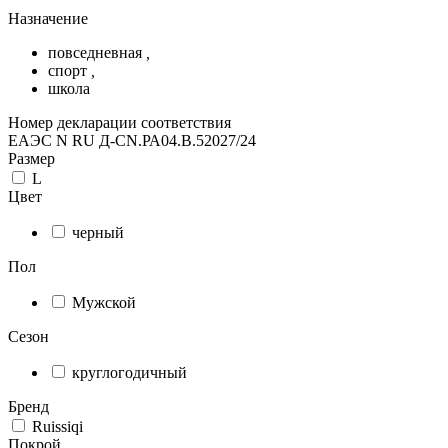
Назначение
повседневная
,
спорт
,
школа
Номер декларации соответствия
ЕАЭС N RU Д-CN.РА04.В.52027/24
Размер
L
Цвет
черный
Пол
Мужской
Сезон
круглогодичный
Бренд
Ruissiqi
Покрой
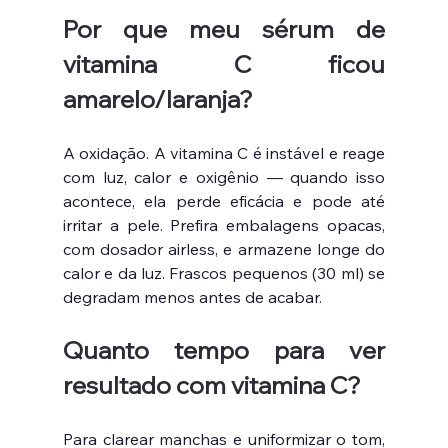
Por que meu sérum de 
vitamina C ficou 
amarelo/laranja?
A oxidação. A vitamina C é instável e reage 
com luz, calor e oxigênio — quando isso 
acontece, ela perde eficácia e pode até 
irritar a pele. Prefira embalagens opacas, 
com dosador airless, e armazene longe do 
calor e da luz. Frascos pequenos (30 ml) se 
degradam menos antes de acabar.
Quanto tempo para ver 
resultado com vitamina C?
Para clarear manchas e uniformizar o tom,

What needs to be done: Start at the line containing "com dosador airless, e armazene longe do" and print each line exactly until the listing ends, keeping the final line too.

Your solution:
com dosador airless, e armazene longe do 
calor e da luz. Frascos pequenos (30 ml) se 
degradam menos antes de acabar.
Quanto tempo para ver 
resultado com vitamina C?
Para clarear manchas e uniformizar o tom,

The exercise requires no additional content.